Tony Tresigne: The all-time high petrol prices are directly related to Gordon Brown's economic incompetence
Tony Tresigne is a professional money manager of sixteen years' experience and a former Conservative councillor in the London Borough of Richmond.
The price of a litre of petrol has hit an all-time high of £1.20. This price level has had some serious political connotations and the press are speculating about how this will impact on voters.
So who is to blame? Labour’s Lindsay Hoyle claims that motorists “are being legally mugged at the forecourt by petrol companies”. Others blame speculators, rising tax or the impact of reduced refinery and storage capacity on margins. While there may be some truth in all of the above, the move in the price of petrol is really another Brown stealth tax primarily caused by the fall in the value of the Pound.
Below is a long term chart of the price of oil adjusted from Dollars to Pounds.
It clearly demonstrates that although the oil price has almost halved from its $145 peak in Dollar terms, the move in Sterling has been far more muted. The impact of the exchange rate is almost always ignored in articles about petrol. For many years, this was fairly understandable as it made little difference. This is no longer the case.
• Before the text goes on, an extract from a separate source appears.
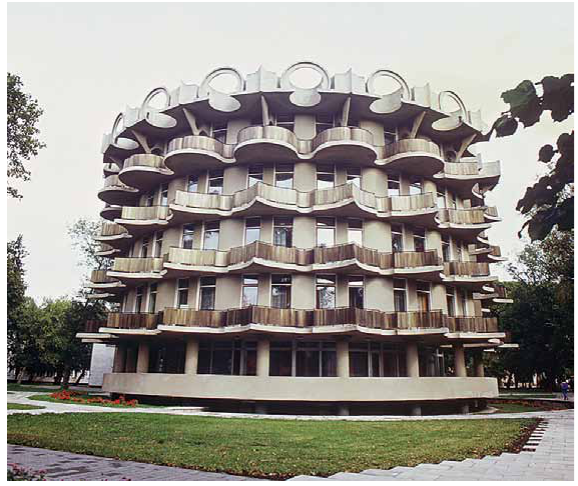
Fig. 2. Sūrutis sanatorium in Druskininkai block (archit. aušra and juozas Šilinskai, 1982, cur. Pušynas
Journalists have not, in the main, recognised that the Pound currently trades with a volatility as high as most emerging market currencies. Drawing inferences from the unadjusted dollar oil price for UK petrol prices with this backdrop becomes fairly meaningless.
So why blame Brown? Has the devaluation of Sterling not been an important part of the stimulus to the UK economy? Isn’t the current economic situation exactly the sort of shock that eurosceptics like myself had in mind when they argued so vociferously to keep the Pound and the flexibility of a floating exchange rate?
The point here is that devaluation, like government borrowing and printing money, was an important element to protect an economy under tremendous pressure. It is a short term palliative that works well in a low inflation environment but a very poor medium term policy. Amongst other things it risks importing inflation as major parts of the global economy recover and the UK does not.
Brown has for his own short term political reasons blocked any credible medium term plan to be put forward to deal with the UK’s fiscal crisis. This adds daily to the level of pressure on the currency. International investors and the rating agencies understand this dynamic well and require the Pound to fall if they are to continue to provide funds to cover Brown’s borrowing. The situation is unsustainable, dangerous and rapidly deteriorating.
This is a complex message to convey to the electorate. For many people, this has been a strange recession where the pain of savers, taxpayers and the unemployed has been masked by the fall in mortgage payments.
So credit where it’s due. The petrol price move is largely due to the weakness of the Pound - and the weakness of the Pound is largely due to Brown. It is yet another stealth tax in all but name. We pay more at the pumps so that Brown can borrow more in the markets.
Speculators and oil companies may be playing a small part but we should not allow that to become the story here. The higher price of petrol is one of the most obvious and painful symptoms of Brown's incompetence and we should not allow it to be put at someone else’s door.